Some challenges of team-teaching include the following:
1. You and your colleague have very different teaching styles. Similarly, there might be a significant disparity in grading philosophy, accessibility to students, and/or ability to communicate.
At my previous university, I used to teach the second half of a course. The first half was taught by someone I liked a lot as a colleague, but who was very fierce with undergraduates. He was in fact quite scary in class. By the time it was my turn to teach the class, after Spring Break, the students were terrified, hostile, or both. It took them a week or two to realize that I wasn't going to yell at them or tell them they were stupid. I was very nervous about this course because I was an assistant professor and my co-teacher was a full professor, but he respected my teaching and we had some constructive conversations about how we could both improve our teaching of this class.
Some of my most positive experiences with team-teaching have been with graduate courses, perhaps because of the more flexible format of these courses and the fact that I team-taught with very compatible colleagues.

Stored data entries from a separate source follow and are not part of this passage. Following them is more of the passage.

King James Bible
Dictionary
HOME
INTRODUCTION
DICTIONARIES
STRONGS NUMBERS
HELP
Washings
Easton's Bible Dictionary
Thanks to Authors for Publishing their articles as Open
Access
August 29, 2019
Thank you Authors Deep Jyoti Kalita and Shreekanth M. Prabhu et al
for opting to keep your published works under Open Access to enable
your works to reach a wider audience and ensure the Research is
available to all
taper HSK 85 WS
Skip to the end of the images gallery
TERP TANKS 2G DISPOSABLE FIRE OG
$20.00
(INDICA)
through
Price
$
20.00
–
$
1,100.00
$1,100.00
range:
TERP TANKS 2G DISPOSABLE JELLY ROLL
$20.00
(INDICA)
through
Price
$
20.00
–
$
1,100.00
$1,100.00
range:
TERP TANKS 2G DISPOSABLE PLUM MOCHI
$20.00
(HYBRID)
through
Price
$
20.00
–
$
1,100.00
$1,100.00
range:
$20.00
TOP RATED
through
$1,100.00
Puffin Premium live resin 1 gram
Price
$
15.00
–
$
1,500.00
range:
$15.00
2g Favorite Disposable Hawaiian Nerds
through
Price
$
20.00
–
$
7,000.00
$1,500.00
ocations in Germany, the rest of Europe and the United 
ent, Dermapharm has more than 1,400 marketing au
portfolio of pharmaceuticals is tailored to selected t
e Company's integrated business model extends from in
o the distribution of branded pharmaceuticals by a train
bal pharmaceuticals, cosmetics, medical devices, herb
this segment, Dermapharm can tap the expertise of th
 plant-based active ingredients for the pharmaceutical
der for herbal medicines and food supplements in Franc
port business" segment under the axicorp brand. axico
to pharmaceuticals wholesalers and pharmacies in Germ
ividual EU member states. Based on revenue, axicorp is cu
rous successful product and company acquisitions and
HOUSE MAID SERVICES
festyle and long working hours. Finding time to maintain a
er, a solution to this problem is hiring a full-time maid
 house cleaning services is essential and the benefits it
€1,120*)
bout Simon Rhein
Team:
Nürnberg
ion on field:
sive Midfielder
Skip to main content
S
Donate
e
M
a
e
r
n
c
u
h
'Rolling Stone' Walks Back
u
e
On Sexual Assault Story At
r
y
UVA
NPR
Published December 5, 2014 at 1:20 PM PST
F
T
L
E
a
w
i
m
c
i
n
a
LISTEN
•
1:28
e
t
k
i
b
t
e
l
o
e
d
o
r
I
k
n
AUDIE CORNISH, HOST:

2. You have to teach with a truly loathsome colleague. The incident I described above involved teaching with a difficult but not loathsome colleague. Teaching with a loathsome colleague has only happened to me once and it was very unpleasant. The colleague with whom I was team-teaching exhibited some creepy behavior towards female students and did not respect either the content or style of the classes I taught. He made no secret of his contempt for me, and after many of my lectures, he would slither to the front of the classroom and make some remark about what I had just taught. "How innnnn...terrrr...esting that you taught that concept that way. I have never seen it taught that way. I wouldn't consider doing it that way myself, as the classic way has always worked for me. Do you think the students got anything out of what you just did?"
3. Team-teaching can be as much work/time - or almost as much work/time - as teaching the class yourself. Team-teaching adds some complexities to the logistics of teaching, but you won't really know what these are and how much time they will take until you've taught with a particular person a time or two.
Sometimes team-teaching can take more time than you think it will. A few years ago, my department chair asked me for ideas about how 'we' could help a younger colleague who was struggling with teaching. This colleague had been assigned to teach a large class the following term, and the chair was concerned about how that would go. I had taught the course many times, so I offered to team-teach it with my colleague. I thought that by teaching the course together, I'd be helping my younger colleague have a less stressful semester, and I thought it might be interesting working together on a course. I don't actually know if this would have worked or whether it would have been more stressful for my colleague. I never got to find out because, although I was already teaching another course that semester, the department chair decided that if I had time to team-teach, I had time to teach the entire course myself. He gave the struggling teacher a break from teaching and loaded me with an extra course.
Team-teaching is a great way that faculty with different fields of expertise can together create an interesting course and provide a dynamic learning environment for students. When it works, it's great. When it doesn't, it's grisly.